Мы видели это знакомое прекрасное лицо уже на катафалке в сиянии погребальных свечей, в маленькой часовне, переполненной народом. Петербургская толпа с особенным вкусом умеет хоронить своих литераторов. Собралась молодежь. И судьба представителя нашего скорбного поколения казалась тогда для всех нас зловещим предзнаменованием…
Помню, вокруг лица усопшего были свежие цветы — и они шли к нему, как идут к молодой девушке. Он лежал тихий, почти радостный. Тревожный вопрос, на который он всю жизнь искал и не нашел у людей ответа, потух в глазах его. Недоумение исчезло, и великое спокойствие было на бледном лице… Русский писатель — русский мученик!
Все произведения Гаршина могли бы уместиться в одном томике. Но зато эта маленькая книга едва ли когда-нибудь исчезнет из русской литературы. В ней есть художественное совершенство, т. е. единственное, чего время и обстоятельства не могут разрушить.
Гаршин, даже после своих великих предшественников, — смелый новатор. Он бесповоротно и окончательно порвал с условными традициями бытового реалистического романа, владычество которого наполняет середину XIX века и только теперь на наших глазах понемногу начинает слабеть. Во всем, что он написал, от первой до последней строки, — ни одного неверного звука. Абсолютная, беспредельная искренность, которая вызывает беспредельное доверие читателя. В такой поэзии есть что-то священное и страшное, как в исповеди. Он создал язык особенный, еще небывалый, поражающий краткостью: из прозы Гаршина, как из лирического стихотворения, как из песни, слова не выкинешь. В конце века, несмотря на подавляющее влияние предшественников, великих создателей романа, Гаршин возвращается к идеальной форме, преобладавшей в начале XIX века. — к лирической поэме.
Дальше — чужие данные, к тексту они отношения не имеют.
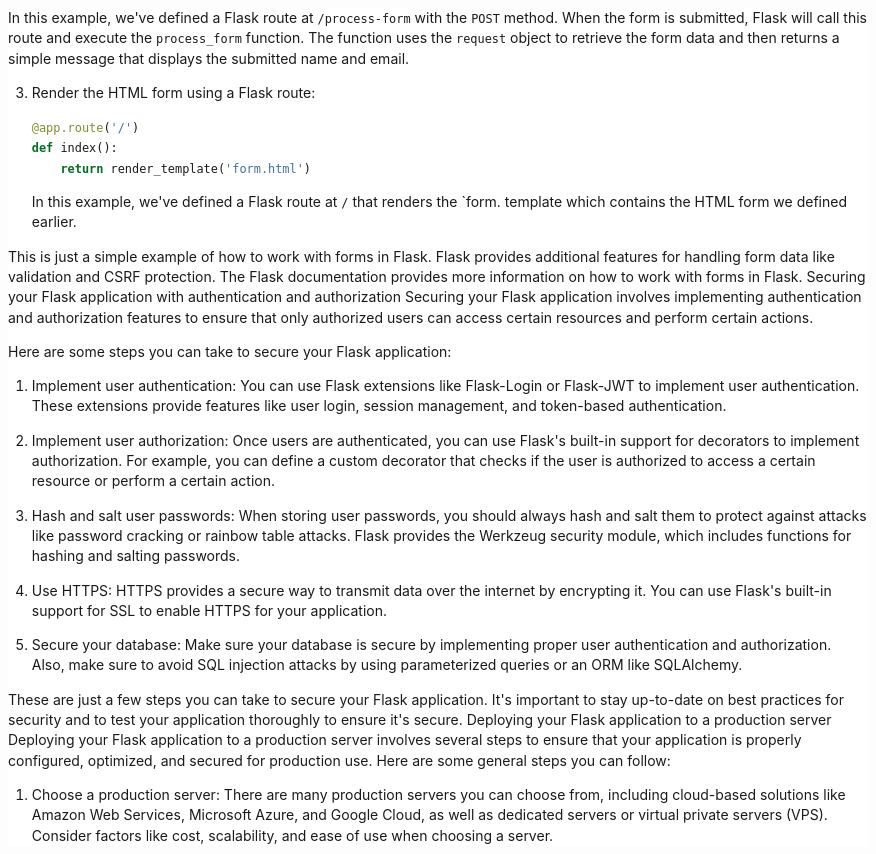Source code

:    In this example, we've defined a Flask route at `/process-form` with the `POST` method. When the form is submitted, Flask will call this route and execute the `process_form` function. The function uses the `request` object to retrieve the form data and then returns a simple message that displays the submitted name and email.

3. Render the HTML form using a Flask route:

   ```python
   @app.route('/')
   def index():
       return render_template('form.html')
   ```

   In this example, we've defined a Flask route at `/` that renders the `form. template which contains the HTML form we defined earlier.

This is just a simple example of how to work with forms in Flask. Flask provides additional features for handling form data like validation and CSRF protection. The Flask documentation provides more information on how to work with forms in Flask.
Securing your Flask application with authentication and authorization
Securing your Flask application involves implementing authentication and authorization features to ensure that only authorized users can access certain resources and perform certain actions.

Here are some steps you can take to secure your Flask application:

1. Implement user authentication: You can use Flask extensions like Flask-Login or Flask-JWT to implement user authentication. These extensions provide features like user login, session management, and token-based authentication.

2. Implement user authorization: Once users are authenticated, you can use Flask's built-in support for decorators to implement authorization. For example, you can define a custom decorator that checks if the user is authorized to access a certain resource or perform a certain action.

3. Hash and salt user passwords: When storing user passwords, you should always hash and salt them to protect against attacks like password cracking or rainbow table attacks. Flask provides the Werkzeug security module, which includes functions for hashing and salting passwords.

4. Use HTTPS: HTTPS provides a secure way to transmit data over the internet by encrypting it. You can use Flask's built-in support for SSL to enable HTTPS for your application.

5. Secure your database: Make sure your database is secure by implementing proper user authentication and authorization. Also, make sure to avoid SQL injection attacks by using parameterized queries or an ORM like SQLAlchemy.

These are just a few steps you can take to secure your Flask application. It's important to stay up-to-date on best practices for security and to test your application thoroughly to ensure it's secure.
Deploying your Flask application to a production server
Deploying your Flask application to a production server involves several steps to ensure that your application is properly configured, optimized, and secured for production use. Here are some general steps you can follow:

1. Choose a production server: There are many production servers you can choose from, including cloud-based solutions like Amazon Web Services, Microsoft Azure, and Google Cloud, as well as dedicated servers or virtual private servers (VPS). Consider factors like cost, scalability, and ease of use when choosing a server.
Но романтики начала века воспевали идеальных героев — гречанки, демонов, пиратов, фей. Гаршин для своих лирических поэм в прозе, которая, впрочем, совершенством музыкальной формы не уступает лучшим стихам, избирает героев менее всего идеальных. Это — неисцелимо больной и притом самой уродливой болезнью — гангреной от флюса, проститутка, раненый, покинутый на поле сражения рядом с гниющим трупом, сумасшедший. На грубую и жестокую действительность Гаршин не набрасывает поэтической дымки. Он ни перед чем не останавливается, ищет правды, какой бы она ни была чудовищной, срывает все покровы, обнажает все язвы. Рядом с лирическим поэтом — в нем беспощадный физиолог и натуралист. Получается действие еще в литературе небывалое. По контрасту обаятельного изящества формы с невыносимым ужасом внутреннего содержания — мы встречаем нечто подобное только в новеллах Эдгара По.
Первый рассказ Гаршина на военную тему «Четыре дня» явился после Толстого. Но — несомненный признак большой силы — он произвел впечатление новое, независимое от автора «Войны и мира» и «Севастопольских рассказов».